I MET Walter Weston the other day and seemed to cheer him up on his 85th birthday by chatting about Brooklands. He joined the Calthorpe Company before the 1914/18 war and became a riding mechanic in the works’ racing cars. He showed me photographs of the three handsome vee-radiator 1911 Coupe des Voiturettes Calthorpes being checked over at Boulogne before the race: Mr. Weston was mechanic to the works’ driver, Russell Fletcher. There is another picture of these cars outside the works’ showroom. After the war Weston remained with Calthorpe and went to Brooklands with the very slim single-seater which Hillhouse entered for the works’ driver Humphries, who was with Mr. Weston at a BMC factory until a few years ago. The car was always driven to and from Brooklands on trade plates, said Mr. Weston, except on one occasion when a prop.-shaft universal joint gave trouble and it was sent back by train. The crew used at first to stay at “The Ship” in Byfleet, the car being garaged in one of the Brooklands’ sheds behind the tunnel entrance road. One day, as youngsters will, the Calthorpe mechanics had set up some of the many discarded bottles they found lying about near the sheds, relics of past drinking parties, and were aiming stones at them. Count Zborowski drove up in Chitty-Bang-Bang, which was garaged in the next shed, and seeing what was going on, said, “I must have a go at that!” He was soon handing out wagers for the best shots.

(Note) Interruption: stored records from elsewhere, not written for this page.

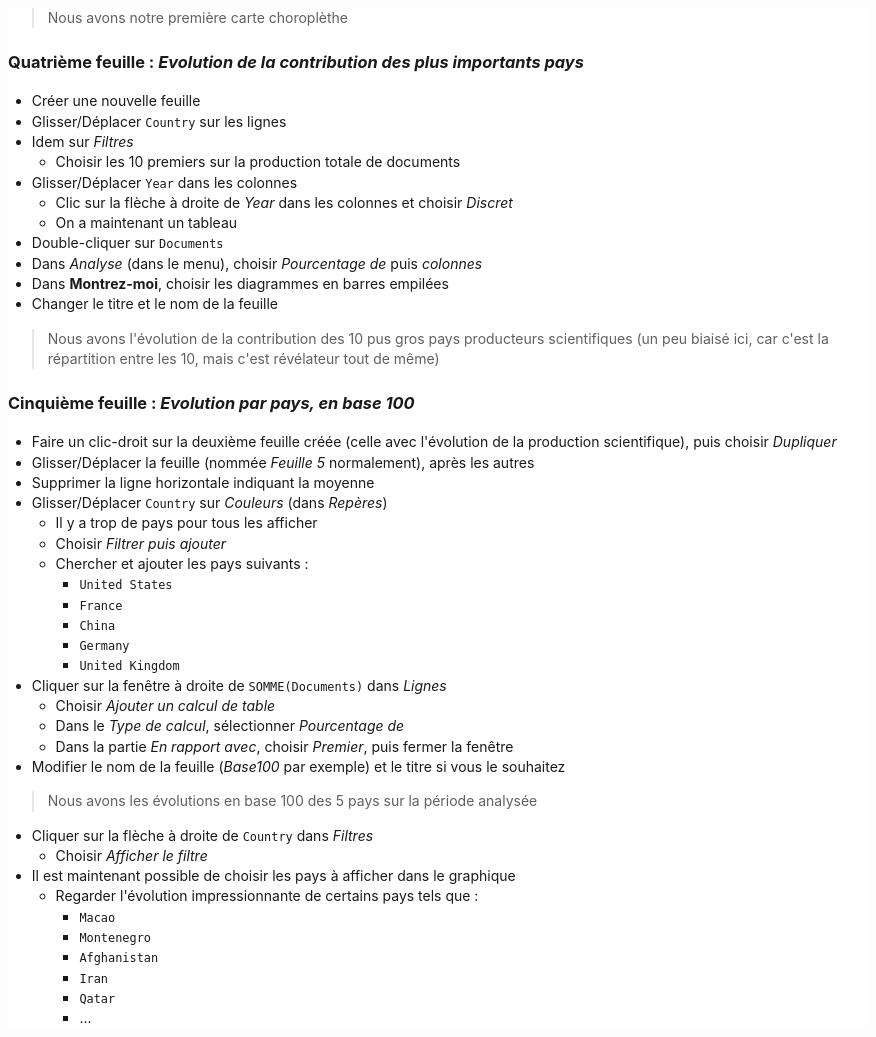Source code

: > Nous avons notre première carte choroplèthe

### Quatrième feuille : *Evolution de la contribution des plus importants pays*

- Créer une nouvelle feuille
- Glisser/Déplacer `Country` sur les lignes
- Idem sur *Filtres*
    - Choisir les 10 premiers sur la production totale de documents
- Glisser/Déplacer `Year` dans les colonnes
    - Clic sur la flèche à droite de *Year* dans les colonnes et choisir *Discret*
    - On a maintenant un tableau
- Double-cliquer sur `Documents`
- Dans *Analyse* (dans le menu), choisir  *Pourcentage de* puis *colonnes*
- Dans **Montrez-moi**, choisir les diagrammes en barres empilées
- Changer le titre et le nom de la feuille

> Nous avons l'évolution de la contribution des 10 pus gros pays producteurs scientifiques (un peu biaisé ici, car c'est la répartition entre les 10, mais c'est révélateur tout de même)

### Cinquième feuille : *Evolution par pays, en base 100*

- Faire un clic-droit sur la deuxième feuille créée (celle avec l'évolution de la production scientifique), puis choisir *Dupliquer*
- Glisser/Déplacer la feuille (nommée *Feuille 5* normalement), après les autres
- Supprimer la ligne horizontale indiquant la moyenne
- Glisser/Déplacer `Country` sur *Couleurs* (dans *Repères*)
    - Il y a trop de pays pour tous les afficher
    - Choisir *Filtrer puis ajouter*
    - Chercher et ajouter les pays suivants : 
        - `United States`
        - `France`
        - `China`
        - `Germany`
        - `United Kingdom`
- Cliquer sur la fenêtre à droite de `SOMME(Documents)` dans *Lignes*
    - Choisir *Ajouter un calcul de table*
    - Dans le *Type de calcul*, sélectionner *Pourcentage de*
    - Dans la partie *En rapport avec*, choisir *Premier*, puis fermer la fenêtre
- Modifier le nom de la feuille (*Base100* par exemple) et le titre si vous le souhaitez

> Nous avons les évolutions en base 100 des 5 pays sur la période analysée

- Cliquer sur la flèche à droite de `Country` dans *Filtres*
    - Choisir *Afficher le filtre*
- Il est maintenant possible de choisir les pays à afficher dans le graphique
    - Regarder l'évolution impressionnante de certains pays tels que :
        - `Macao`
        - `Montenegro`
        - `Afghanistan`
        - `Iran`
        - `Qatar`
        - ...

Calthorpes always suffered from an incurable wheel shimmy, recalled Mr. Weston, which a change of steering box didn’t cure: the racer was not immune. He remembers Mr. Rose improving some parts of the Calthorpe, such as introducing a well in the oilpipe line to stop the oil-pressure plunger from fluctuating, rather than designing a complete car. Apparently Palmer were anxious to supply the racing Calthorpe with tyres but Dunlops proved more satisfactory. A mysterious knock in a Director’s Calthorpe was cured by fitting some new-type sparking plugs given to Weston by K. Lee Guinness. One of his non-racing jobs was to move the Mulliner coachbuilding works front Gas Road, Birmingham, to new premises adjacent to the Calthorpe factory when they bought out this Company. Mr. Weston remembered being at Brooklands when Wilkinson’s 27 h.p. Benz failed to pull up at the end of the finishing straight and sailed over the top of the Members’ banking: crawling up on all fours, the Calthorpe mechanic was the first to reach the scene, to find the steering wheel hanging from a tree. I was shown some Brooklands’ picture postcards including one I hadn’t seen before, a photograph of the Paddock Clubhouse when it was brand-new, with four of the uniformed BARC staff lined up in front of it and builders’ ladders still propped against the walls. Having let so much of the old track fall into disrepair, let the British Aircraft Corporation destroy this historic building at their peril!—W.B.

The excellent magazine of the Austin Seven Clubs’ Association has not been published since last summer. The ERA Club’s Dinner takes place on March 5th.